True Stories from the Road on Music, Science, and Senseless Love

by Dessa

Pub Date: Sept. 18th, 2018
ISBN: 978-1-5247-4229-4
Publisher: Dutton

A rapper shows that her facility with language and revelation extends beyond music.

Though the memoir proceeds pretty much chronologically, it is more like a series of pieces, each with its own focus, than a cohesive narrative. A Minneapolis transplant to New York, raised by a Puerto Rican mother and a Caucasian father, with a degree in philosophy and a background in medical writing, Dessa (Spiral Bound, 2009, etc.) has consistently transcended conventional stereotyping, and her writing should command interest even from readers who know nothing of her work with the Doomtree collective and her solo releases.
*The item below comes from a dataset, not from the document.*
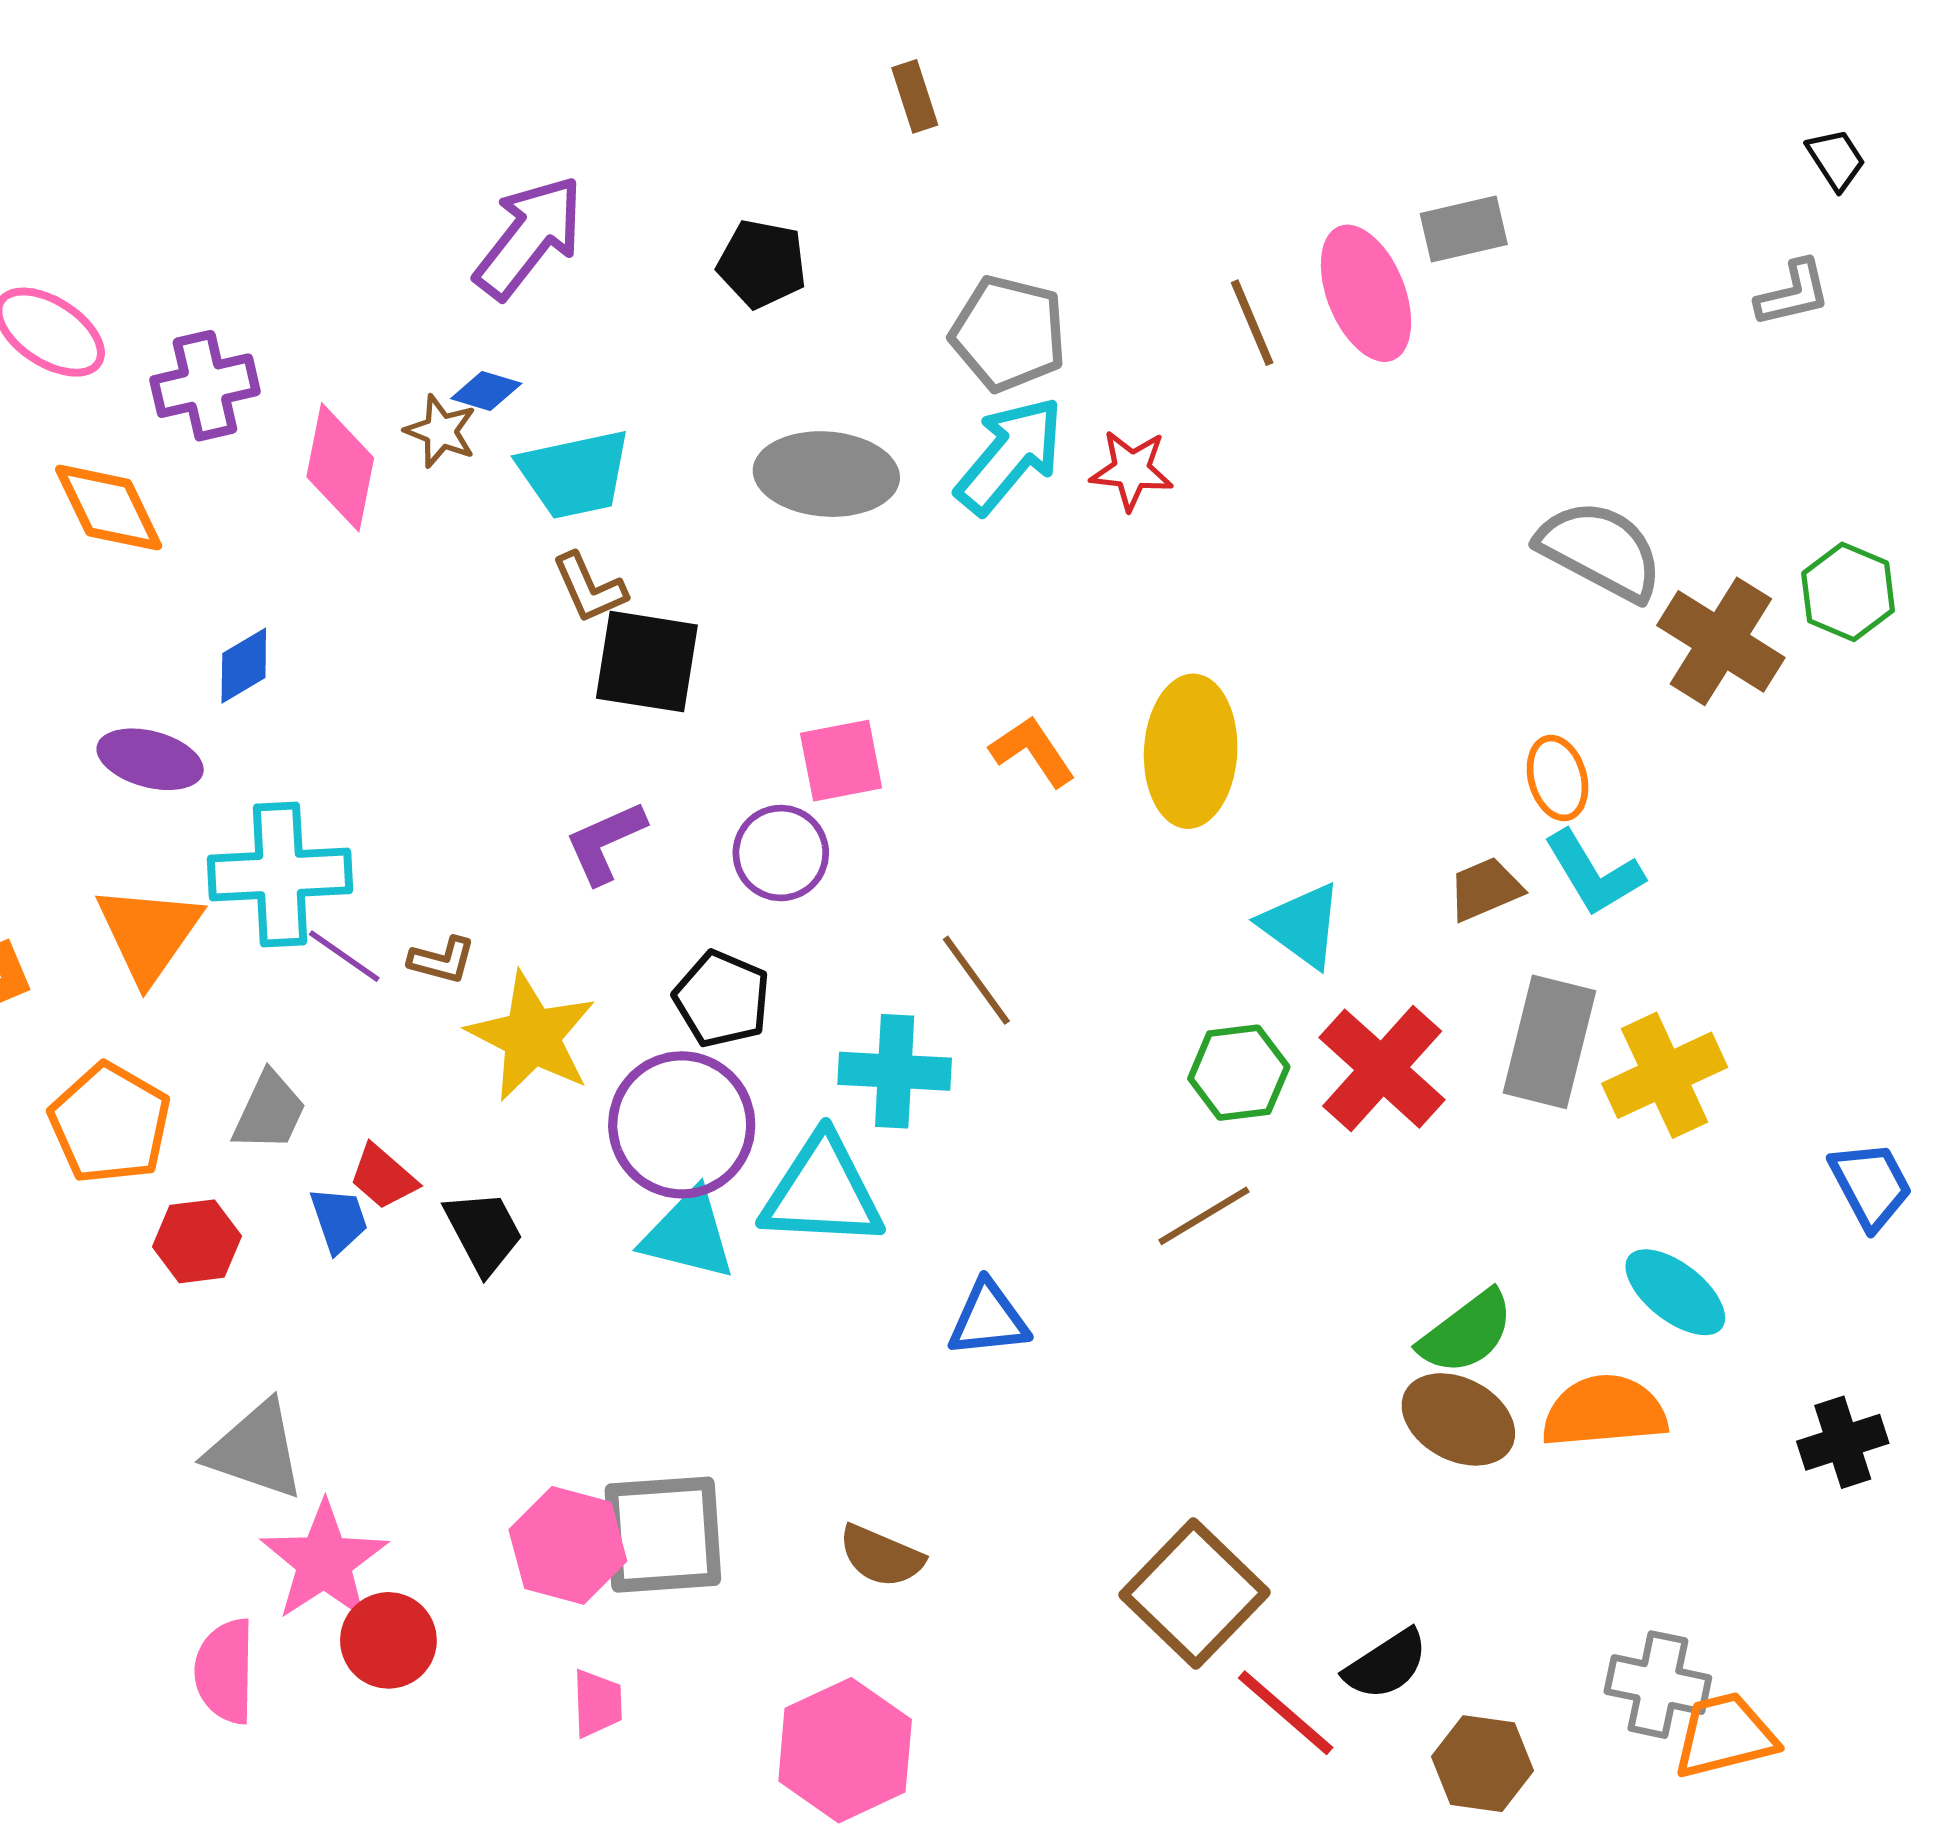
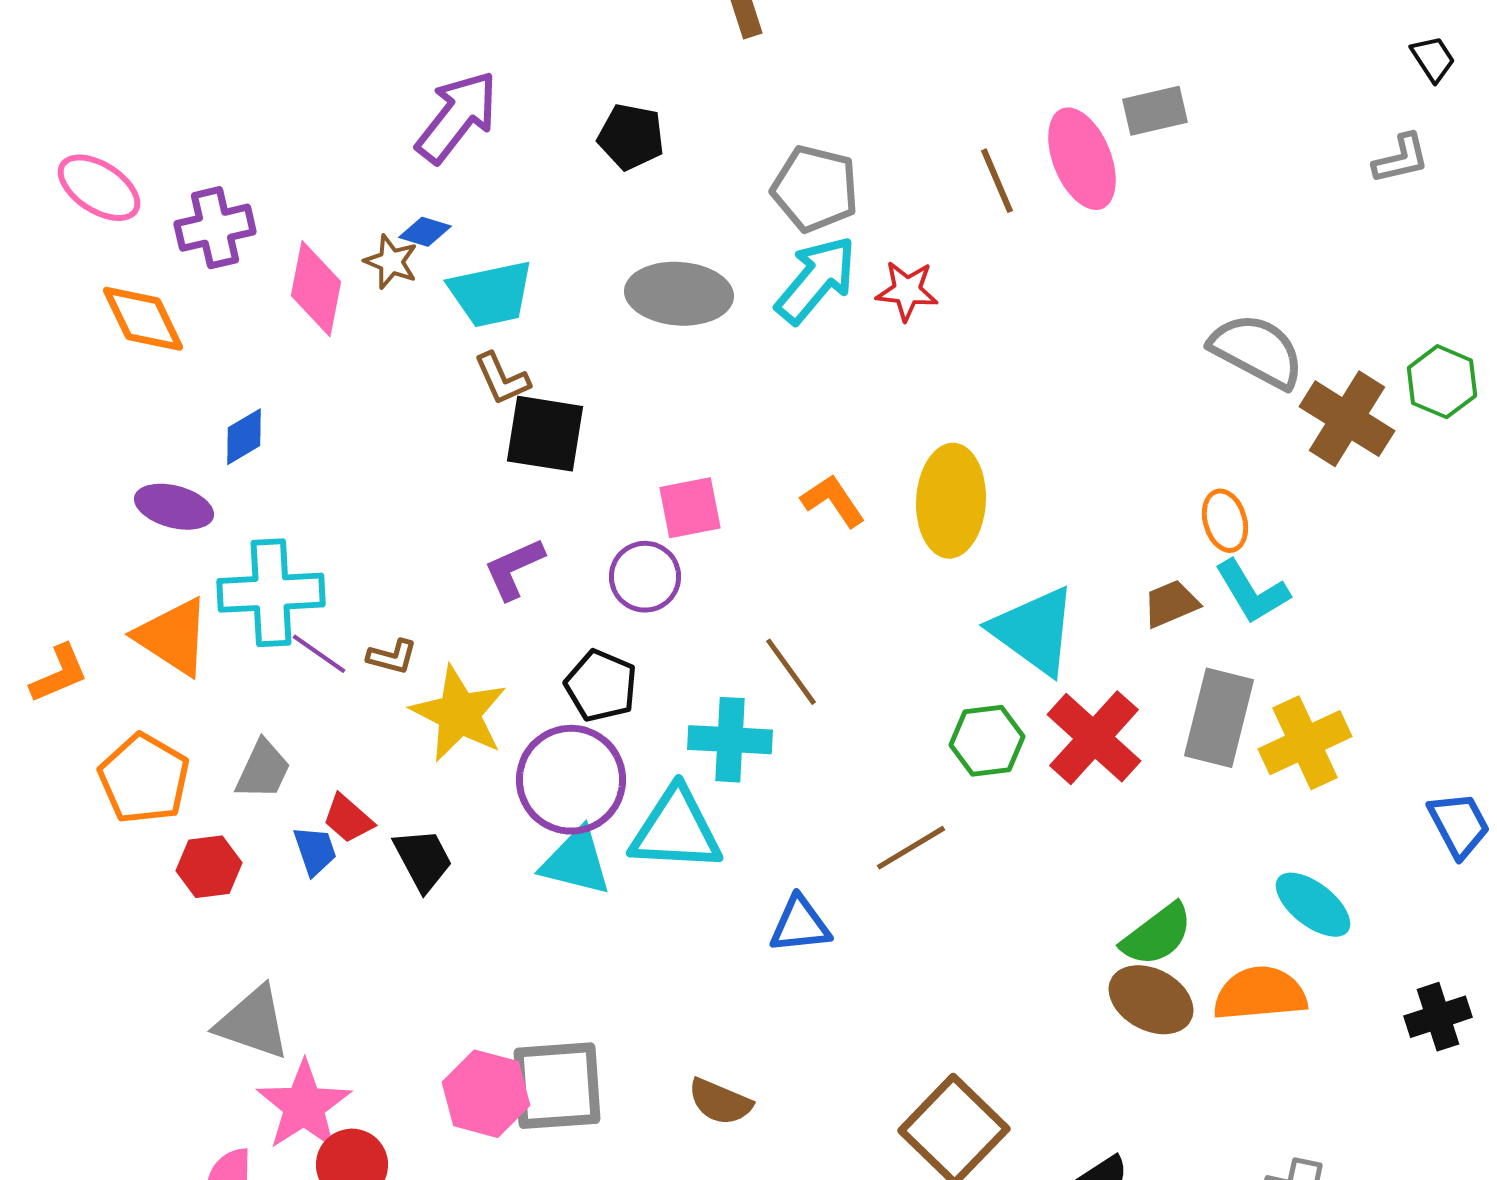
cyan triangle: (1302, 925) -> (1034, 631), size x1.4
orange triangle: (149, 933) -> (173, 637), turned -32
brown line: (1204, 1216) -> (911, 848), moved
By her own admission, she came to music late—“in my midtwenties I was old enough to be a retired rapper—inexperienced and without good odds on making it a sustainable career. She succeeded through what she calls “the Tinker Bell model. She’s only real because she is clapped into existence….The Tinker Bell model is the nuclear option. It taps every reserve. It permits no Plan Bs.” Beyond artistic drive, the obsessive undercurrent of this memoir is her on-again, off-again romance with a crewmate (and soul mate?) identified only as X; the relationship was incredibly passionate but so combustible it couldn’t sustain itself. Dessa’s mother and father were equally driven in unorthodox directions, as the former started raising cattle and the latter devoted years to building his own one-man airplane. Some of the narrative is a standard tour diary, what it’s like to be on the road, where, she quotes a Doomtree rapper, you’re “a traveling T-shirt salesman.” She writes of an assignment from the New York Times Magazine in which she was to visit New Orleans like a tourist (so different from visiting as a touring musician), and she writes of her sidelights delivering lectures and performance pieces and of her invitation to contribute to “The Hamilton Mixtape.” It has been a singular career, and it is by no means over.

An above-average memoir that itself serves as the musician’s next career chapter.